What Broke The Met?
New York magazine|April 17–30, 2017

Just a year ago, it was planning an ambitious expansion and touting record attendance. Now its director has been ousted amid rumors, scandal, and a recrd budjet shortfall.

Boris Kachka
What Broke The Met?

ONE MONDAY LAST MONTH, Thomas P. Campbell, the departing director of the Metropolitan Museum of Art, stooped silently over a burial suit of jade tiles threaded with gold, circa 100 B.C. In this private moment, he had his back to reporters gathering for a first look at the Met’s landmark China survey “Age of Empires.” A moment later, Ken Weine, the new communications chief, tapped him on the shoulder, and Campbell pivoted, summoned up his British charm, and shook my hand. At 54, sandy hair parted in the middle, looking like he’d just exchanged safari khakis for a headmaster’s suit, he wore a trace of the uncomplicated pride he might have felt if journalists weren’t just then dissecting his eight-year tenure and the snowballing crisis of confidence that had ended it just four weeks earlier.

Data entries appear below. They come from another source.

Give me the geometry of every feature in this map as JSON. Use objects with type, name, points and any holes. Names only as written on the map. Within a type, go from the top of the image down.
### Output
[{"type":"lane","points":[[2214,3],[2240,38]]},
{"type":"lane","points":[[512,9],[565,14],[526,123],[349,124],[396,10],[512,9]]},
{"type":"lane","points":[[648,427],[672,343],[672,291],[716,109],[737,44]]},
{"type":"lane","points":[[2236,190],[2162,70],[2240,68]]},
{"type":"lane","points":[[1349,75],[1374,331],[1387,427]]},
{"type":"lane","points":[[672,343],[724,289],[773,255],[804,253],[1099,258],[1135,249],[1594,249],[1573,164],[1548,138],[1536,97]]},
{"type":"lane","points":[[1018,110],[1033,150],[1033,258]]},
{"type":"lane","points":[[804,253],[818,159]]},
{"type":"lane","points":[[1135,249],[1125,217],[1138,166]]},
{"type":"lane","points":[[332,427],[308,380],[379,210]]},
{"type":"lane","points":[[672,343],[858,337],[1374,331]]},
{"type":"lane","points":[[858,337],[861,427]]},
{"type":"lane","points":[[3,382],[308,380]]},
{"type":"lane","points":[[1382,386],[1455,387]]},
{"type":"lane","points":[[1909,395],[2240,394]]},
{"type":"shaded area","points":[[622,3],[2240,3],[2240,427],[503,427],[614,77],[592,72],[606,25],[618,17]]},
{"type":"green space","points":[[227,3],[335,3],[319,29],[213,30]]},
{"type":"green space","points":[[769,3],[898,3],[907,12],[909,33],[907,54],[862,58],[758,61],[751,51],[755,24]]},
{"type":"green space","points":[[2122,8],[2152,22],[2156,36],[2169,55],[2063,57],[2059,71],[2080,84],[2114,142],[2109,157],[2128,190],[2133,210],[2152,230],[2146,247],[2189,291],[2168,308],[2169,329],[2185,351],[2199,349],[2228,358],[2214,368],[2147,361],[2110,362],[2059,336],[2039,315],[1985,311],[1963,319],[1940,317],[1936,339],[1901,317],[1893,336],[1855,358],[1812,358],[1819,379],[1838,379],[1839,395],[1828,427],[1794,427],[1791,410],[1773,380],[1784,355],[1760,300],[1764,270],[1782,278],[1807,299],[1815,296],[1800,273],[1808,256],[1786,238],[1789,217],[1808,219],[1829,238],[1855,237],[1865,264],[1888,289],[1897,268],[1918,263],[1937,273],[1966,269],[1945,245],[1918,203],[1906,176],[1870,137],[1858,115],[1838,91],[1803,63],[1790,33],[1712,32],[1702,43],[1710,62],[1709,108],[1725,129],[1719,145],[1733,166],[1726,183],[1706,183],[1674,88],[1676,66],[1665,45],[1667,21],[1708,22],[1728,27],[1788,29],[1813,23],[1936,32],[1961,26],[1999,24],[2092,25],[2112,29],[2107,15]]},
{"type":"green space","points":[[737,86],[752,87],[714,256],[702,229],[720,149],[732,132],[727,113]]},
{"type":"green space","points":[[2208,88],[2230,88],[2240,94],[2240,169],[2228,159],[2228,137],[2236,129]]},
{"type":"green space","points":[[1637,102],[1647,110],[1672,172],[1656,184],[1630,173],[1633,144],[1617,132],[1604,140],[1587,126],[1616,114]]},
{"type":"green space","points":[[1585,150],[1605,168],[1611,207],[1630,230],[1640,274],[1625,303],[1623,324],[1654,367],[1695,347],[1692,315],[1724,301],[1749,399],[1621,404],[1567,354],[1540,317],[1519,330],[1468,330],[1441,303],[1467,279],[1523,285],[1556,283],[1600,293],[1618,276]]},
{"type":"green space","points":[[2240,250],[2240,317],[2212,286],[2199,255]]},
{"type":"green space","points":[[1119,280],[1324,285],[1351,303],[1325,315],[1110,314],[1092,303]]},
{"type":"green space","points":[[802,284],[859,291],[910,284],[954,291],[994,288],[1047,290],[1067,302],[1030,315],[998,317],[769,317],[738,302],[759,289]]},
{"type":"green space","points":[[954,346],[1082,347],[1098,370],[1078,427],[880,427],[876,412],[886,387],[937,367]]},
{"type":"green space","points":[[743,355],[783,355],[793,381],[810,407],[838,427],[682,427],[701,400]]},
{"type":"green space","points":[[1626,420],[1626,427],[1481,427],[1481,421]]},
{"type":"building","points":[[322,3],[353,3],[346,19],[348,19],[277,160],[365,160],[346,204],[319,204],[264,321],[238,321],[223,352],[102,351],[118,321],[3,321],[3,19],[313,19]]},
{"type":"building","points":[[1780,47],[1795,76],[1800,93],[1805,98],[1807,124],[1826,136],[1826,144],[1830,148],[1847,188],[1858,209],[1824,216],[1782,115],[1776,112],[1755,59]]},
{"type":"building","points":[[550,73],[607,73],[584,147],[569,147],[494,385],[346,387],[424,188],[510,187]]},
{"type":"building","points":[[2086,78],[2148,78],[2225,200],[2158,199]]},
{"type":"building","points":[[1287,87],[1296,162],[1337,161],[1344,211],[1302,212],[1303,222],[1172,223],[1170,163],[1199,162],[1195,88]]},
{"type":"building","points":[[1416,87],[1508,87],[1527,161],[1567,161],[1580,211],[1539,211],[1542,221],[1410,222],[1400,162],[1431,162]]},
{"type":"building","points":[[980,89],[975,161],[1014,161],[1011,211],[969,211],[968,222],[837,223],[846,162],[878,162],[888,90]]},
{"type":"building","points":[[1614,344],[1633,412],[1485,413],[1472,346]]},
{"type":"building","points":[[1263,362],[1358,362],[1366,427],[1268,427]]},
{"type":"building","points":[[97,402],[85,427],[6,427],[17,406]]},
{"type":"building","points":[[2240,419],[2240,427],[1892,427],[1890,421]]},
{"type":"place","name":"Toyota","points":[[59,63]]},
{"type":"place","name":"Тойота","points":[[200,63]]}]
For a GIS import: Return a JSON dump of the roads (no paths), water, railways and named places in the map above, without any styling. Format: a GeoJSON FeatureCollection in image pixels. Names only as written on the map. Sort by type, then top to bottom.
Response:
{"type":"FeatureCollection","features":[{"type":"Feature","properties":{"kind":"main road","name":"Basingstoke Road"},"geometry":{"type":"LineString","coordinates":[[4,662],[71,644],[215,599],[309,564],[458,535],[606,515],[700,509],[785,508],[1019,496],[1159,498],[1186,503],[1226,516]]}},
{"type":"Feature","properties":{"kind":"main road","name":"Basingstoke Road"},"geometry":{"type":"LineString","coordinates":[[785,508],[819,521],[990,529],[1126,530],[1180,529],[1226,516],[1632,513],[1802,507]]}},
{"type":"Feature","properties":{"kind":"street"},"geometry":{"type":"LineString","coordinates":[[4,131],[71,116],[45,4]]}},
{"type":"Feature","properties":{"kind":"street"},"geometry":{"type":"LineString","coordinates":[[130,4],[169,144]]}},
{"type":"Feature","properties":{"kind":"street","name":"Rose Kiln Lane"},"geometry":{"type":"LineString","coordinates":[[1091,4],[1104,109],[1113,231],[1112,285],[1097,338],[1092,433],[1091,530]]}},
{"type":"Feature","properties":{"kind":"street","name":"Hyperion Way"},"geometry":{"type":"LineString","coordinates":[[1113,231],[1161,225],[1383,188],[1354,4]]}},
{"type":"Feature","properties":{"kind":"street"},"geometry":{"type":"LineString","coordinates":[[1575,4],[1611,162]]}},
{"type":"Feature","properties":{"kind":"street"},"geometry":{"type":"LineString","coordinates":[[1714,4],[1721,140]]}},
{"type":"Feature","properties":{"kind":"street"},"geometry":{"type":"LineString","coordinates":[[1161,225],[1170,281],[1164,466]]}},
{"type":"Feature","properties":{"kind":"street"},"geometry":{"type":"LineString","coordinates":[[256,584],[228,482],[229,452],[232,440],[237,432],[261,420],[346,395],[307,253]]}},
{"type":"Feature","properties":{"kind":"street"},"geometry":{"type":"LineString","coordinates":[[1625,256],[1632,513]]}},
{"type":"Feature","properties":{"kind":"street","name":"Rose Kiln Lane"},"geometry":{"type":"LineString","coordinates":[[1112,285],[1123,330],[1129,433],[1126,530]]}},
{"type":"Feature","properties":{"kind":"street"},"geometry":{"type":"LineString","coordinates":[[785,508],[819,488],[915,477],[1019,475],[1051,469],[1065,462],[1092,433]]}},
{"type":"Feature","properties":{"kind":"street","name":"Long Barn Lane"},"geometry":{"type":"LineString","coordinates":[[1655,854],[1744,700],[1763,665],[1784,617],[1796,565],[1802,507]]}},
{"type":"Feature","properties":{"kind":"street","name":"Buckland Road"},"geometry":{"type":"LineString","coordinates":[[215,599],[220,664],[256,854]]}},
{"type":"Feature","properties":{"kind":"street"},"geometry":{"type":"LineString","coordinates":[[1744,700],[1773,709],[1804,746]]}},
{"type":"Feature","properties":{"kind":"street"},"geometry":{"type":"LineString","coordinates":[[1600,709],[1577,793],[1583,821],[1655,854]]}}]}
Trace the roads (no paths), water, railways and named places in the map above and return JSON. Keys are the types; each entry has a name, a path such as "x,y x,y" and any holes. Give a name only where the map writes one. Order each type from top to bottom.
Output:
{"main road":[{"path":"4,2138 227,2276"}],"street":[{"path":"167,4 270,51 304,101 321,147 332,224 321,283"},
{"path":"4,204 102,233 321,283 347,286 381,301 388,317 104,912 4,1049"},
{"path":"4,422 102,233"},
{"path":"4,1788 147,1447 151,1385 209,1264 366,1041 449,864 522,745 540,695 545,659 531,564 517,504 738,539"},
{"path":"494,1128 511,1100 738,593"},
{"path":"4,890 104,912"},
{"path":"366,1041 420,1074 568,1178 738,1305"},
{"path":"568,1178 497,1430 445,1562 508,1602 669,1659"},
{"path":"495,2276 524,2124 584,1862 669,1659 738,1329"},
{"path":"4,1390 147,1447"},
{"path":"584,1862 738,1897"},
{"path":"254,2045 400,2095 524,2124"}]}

Campbell pulled out his iPhone to show me a photo of an excavation at one of 85 far-flung Chinese sites where the show’s loaned treasures originated. “This is in Jiangsu province,” he said in a librarian’s murmur, “a deep ravine down into the earth.” Terra-cotta animals were still caked with mud, like unwashed newborns. “This was the moment when I realized — with the curators — that this would be an amazing exhibition.” Years later, when the Chinese culture minister visited, “he said that because America doesn’t have a department of culture, in some respects they regarded the Met as that department.”

A handler summoned Campbell to a podium for brief remarks. I asked if he’d be willing to sit down and talk about his legacy. “With pleasure, let me talk with Ken about this,” he said, retreating with Weine. “It’s a moment of transition.” He never granted the interview, and soon curtailed even such pro forma appearances.